Shares of COVID-19 vaccine makers fell on Monday after a scientific review concluded that the general population does not require booster shots.
In an article published in the peer-reviewed medical journal The Lancet, a group of respected scientists from around the world said that existing COVID-19 vaccines remain “protective against severe disease from all the main viral variants.”
They went on to say that, although the ability of vaccines made by the likes of Moderna and Pfizer to prevent infection is somewhat less for the troublesome delta variant than it is for the original strain, “there is still high vaccine efficacy against both symptomatic and severe disease due to the delta variant.”
“Current evidence does not, therefore, appear to show a need for boosting in the general population,” the scientists said.
In turn, the scientists contend that current stockpiles of COVID-19 vaccines “could save more lives” if they are administered to unvaccinated individuals in countries with low vaccination rates, rather than used for booster shots. The group also noted that increasing vaccination rates could help to reduce the opportunity for the virus to mutate.
“Even if some gain can ultimately be obtained from boosting, it will not outweigh the benefits of providing initial protection to the unvaccinated,” the group said. “If vaccines are deployed where they would do the most good, they could hasten the end of the pandemic by inhibiting further evolution of variants.”
Investors have come to view booster shots as a potential source of valuable, recurring revenue for the major vaccine makers.

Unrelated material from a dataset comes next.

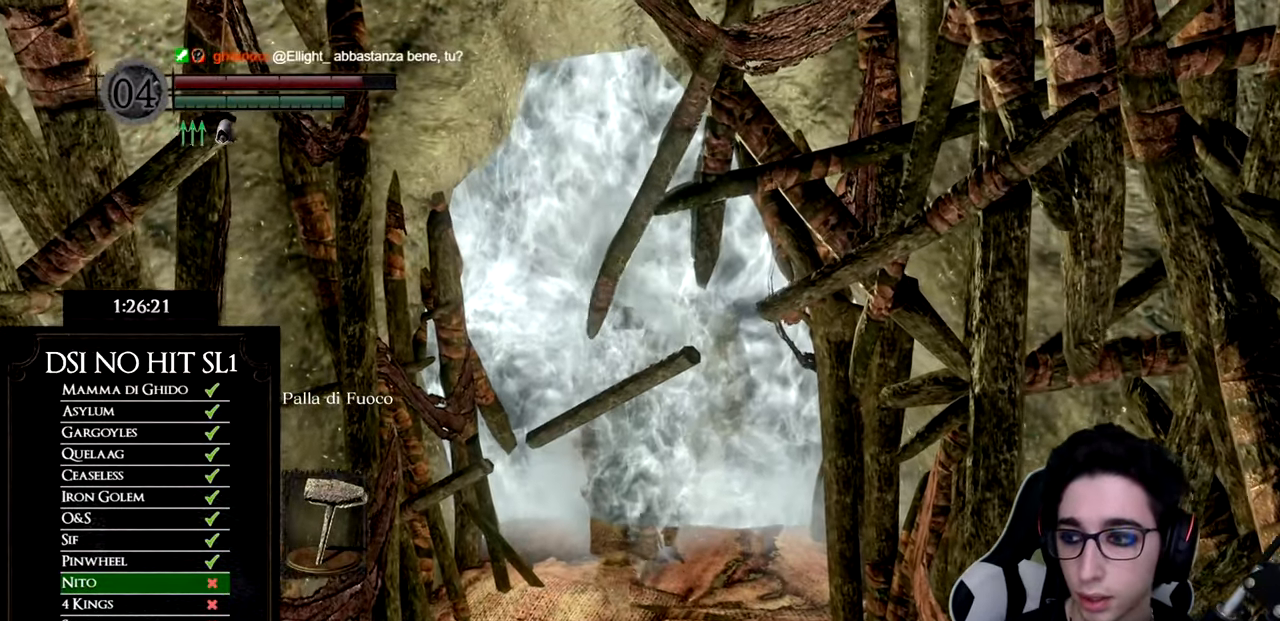
{"buttons": [], "left_stick": "up", "right_stick": "center", "events": [[200, "right_stick", "down"], [333, "right_stick", "center"]]}
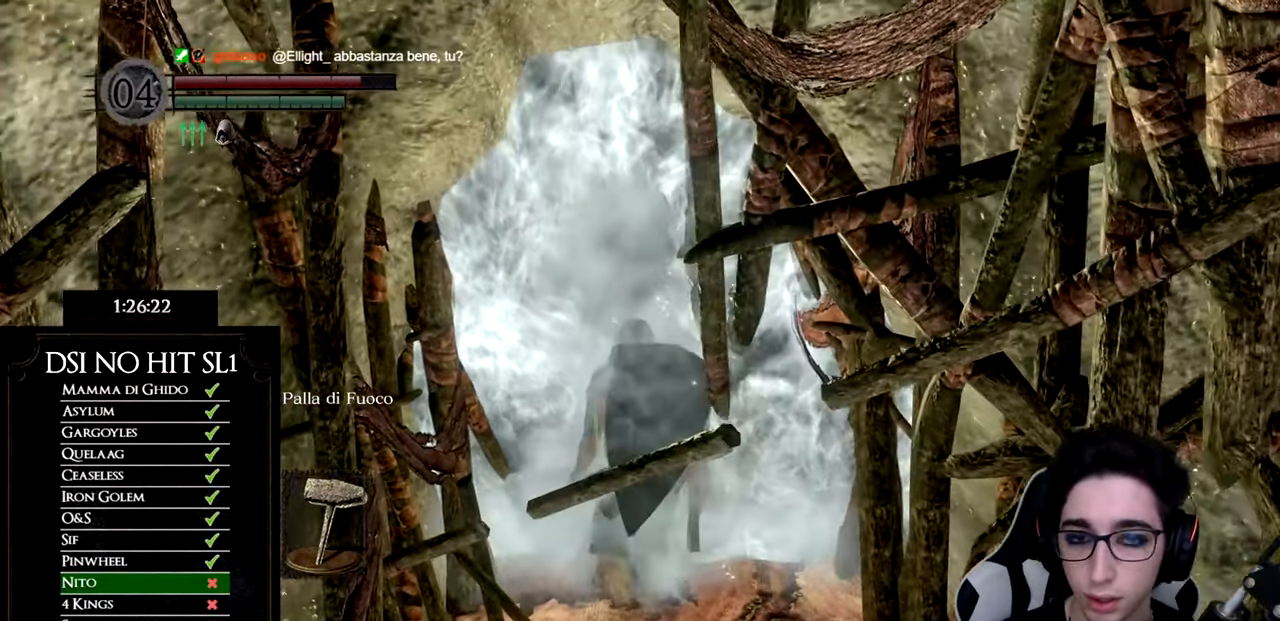
{"buttons": [], "left_stick": "up", "right_stick": "center", "events": [[17, "right_stick", "down"], [100, "right_stick", "down-right"], [200, "right_stick", "center"], [300, "right_stick", "down-right"], [434, "right_stick", "center"]]}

However, if booster shots are shown to be unnecessary for the majority of the population, shareholders might need to readjust their profit forecasts.
Still, investors should note that, as of today, the Biden administration intends to move forward with its booster program beginning this fall. White House press secretary Jen Psaki said last week the U.S. can provide booster shots to Americans while also donating vaccines to countries in need.
“Our view is that this is a false choice,” Psaki said. “And the United States has donated and shared about 140 million doses with over 90 countries — more than all other countries combined.”